[Goal of the exercise] Transcribe every line in the items below word for word, keeping each character and line break unchanged.

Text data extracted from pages
-- Opening Marker --

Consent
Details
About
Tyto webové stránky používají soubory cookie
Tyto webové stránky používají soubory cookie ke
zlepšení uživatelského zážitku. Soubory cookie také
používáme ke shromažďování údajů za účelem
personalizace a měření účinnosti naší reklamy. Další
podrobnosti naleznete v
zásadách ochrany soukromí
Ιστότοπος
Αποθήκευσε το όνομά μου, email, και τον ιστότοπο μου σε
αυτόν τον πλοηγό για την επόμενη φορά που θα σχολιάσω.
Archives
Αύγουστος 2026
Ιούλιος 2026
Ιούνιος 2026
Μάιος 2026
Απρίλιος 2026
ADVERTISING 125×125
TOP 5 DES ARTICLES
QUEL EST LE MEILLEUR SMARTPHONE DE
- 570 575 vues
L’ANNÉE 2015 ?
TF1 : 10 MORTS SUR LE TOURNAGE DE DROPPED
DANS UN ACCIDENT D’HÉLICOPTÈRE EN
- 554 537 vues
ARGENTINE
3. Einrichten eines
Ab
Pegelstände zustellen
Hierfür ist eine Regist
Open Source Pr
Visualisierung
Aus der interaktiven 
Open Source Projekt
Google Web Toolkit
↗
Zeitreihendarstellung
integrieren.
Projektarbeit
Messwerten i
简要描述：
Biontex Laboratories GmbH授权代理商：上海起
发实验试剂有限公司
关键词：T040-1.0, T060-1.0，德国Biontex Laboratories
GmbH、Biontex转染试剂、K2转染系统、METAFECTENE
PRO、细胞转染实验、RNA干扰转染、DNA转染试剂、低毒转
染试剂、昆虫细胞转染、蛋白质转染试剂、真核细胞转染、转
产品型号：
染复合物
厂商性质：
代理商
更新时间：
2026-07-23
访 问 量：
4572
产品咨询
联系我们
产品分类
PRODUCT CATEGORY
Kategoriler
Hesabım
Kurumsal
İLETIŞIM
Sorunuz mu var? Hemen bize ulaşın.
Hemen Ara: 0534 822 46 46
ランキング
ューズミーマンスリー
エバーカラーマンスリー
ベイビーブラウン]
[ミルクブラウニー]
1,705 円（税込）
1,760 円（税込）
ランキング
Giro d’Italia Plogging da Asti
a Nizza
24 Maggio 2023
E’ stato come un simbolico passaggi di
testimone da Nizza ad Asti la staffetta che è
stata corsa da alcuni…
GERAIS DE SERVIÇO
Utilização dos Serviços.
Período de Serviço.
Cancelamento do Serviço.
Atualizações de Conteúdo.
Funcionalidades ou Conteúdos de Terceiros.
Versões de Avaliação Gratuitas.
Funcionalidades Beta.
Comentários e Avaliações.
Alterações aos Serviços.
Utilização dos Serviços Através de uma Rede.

-- Closing Marker --

[Answer for the task]
Consent
Details
About
Tyto webové stránky používají soubory cookie
Tyto webové stránky používají soubory cookie ke
zlepšení uživatelského zážitku. Soubory cookie také
používáme ke shromažďování údajů za účelem
personalizace a měření účinnosti naší reklamy. Další
podrobnosti naleznete v
zásadách ochrany soukromí
Ιστότοπος
Αποθήκευσε το όνομά μου, email, και τον ιστότοπο μου σε
αυτόν τον πλοηγό για την επόμενη φορά που θα σχολιάσω.
Archives
Αύγουστος 2026
Ιούλιος 2026
Ιούνιος 2026
Μάιος 2026
Απρίλιος 2026
ADVERTISING 125×125
TOP 5 DES ARTICLES
QUEL EST LE MEILLEUR SMARTPHONE DE
- 570 575 vues
L’ANNÉE 2015 ?
TF1 : 10 MORTS SUR LE TOURNAGE DE DROPPED
DANS UN ACCIDENT D’HÉLICOPTÈRE EN
- 554 537 vues
ARGENTINE
3. Einrichten eines
Ab
Pegelstände zustellen
Hierfür ist eine Regist
Open Source Pr
Visualisierung
Aus der interaktiven 
Open Source Projekt
Google Web Toolkit
↗
Zeitreihendarstellung
integrieren.
Projektarbeit
Messwerten i
简要描述：
Biontex Laboratories GmbH授权代理商：上海起
发实验试剂有限公司
关键词：T040-1.0, T060-1.0，德国Biontex Laboratories
GmbH、Biontex转染试剂、K2转染系统、METAFECTENE
PRO、细胞转染实验、RNA干扰转染、DNA转染试剂、低毒转
染试剂、昆虫细胞转染、蛋白质转染试剂、真核细胞转染、转
产品型号：
染复合物
厂商性质：
代理商
更新时间：
2026-07-23
访 问 量：
4572
产品咨询
联系我们
产品分类
PRODUCT CATEGORY
Kategoriler
Hesabım
Kurumsal
İLETIŞIM
Sorunuz mu var? Hemen bize ulaşın.
Hemen Ara: 0534 822 46 46
ランキング
ューズミーマンスリー
エバーカラーマンスリー
ベイビーブラウン]
[ミルクブラウニー]
1,705 円（税込）
1,760 円（税込）
ランキング
Giro d’Italia Plogging da Asti
a Nizza
24 Maggio 2023
E’ stato come un simbolico passaggi di
testimone da Nizza ad Asti la staffetta che è
stata corsa da alcuni…
GERAIS DE SERVIÇO
Utilização dos Serviços.
Período de Serviço.
Cancelamento do Serviço.
Atualizações de Conteúdo.
Funcionalidades ou Conteúdos de Terceiros.
Versões de Avaliação Gratuitas.
Funcionalidades Beta.
Comentários e Avaliações.
Alterações aos Serviços.
Utilização dos Serviços Através de uma Rede.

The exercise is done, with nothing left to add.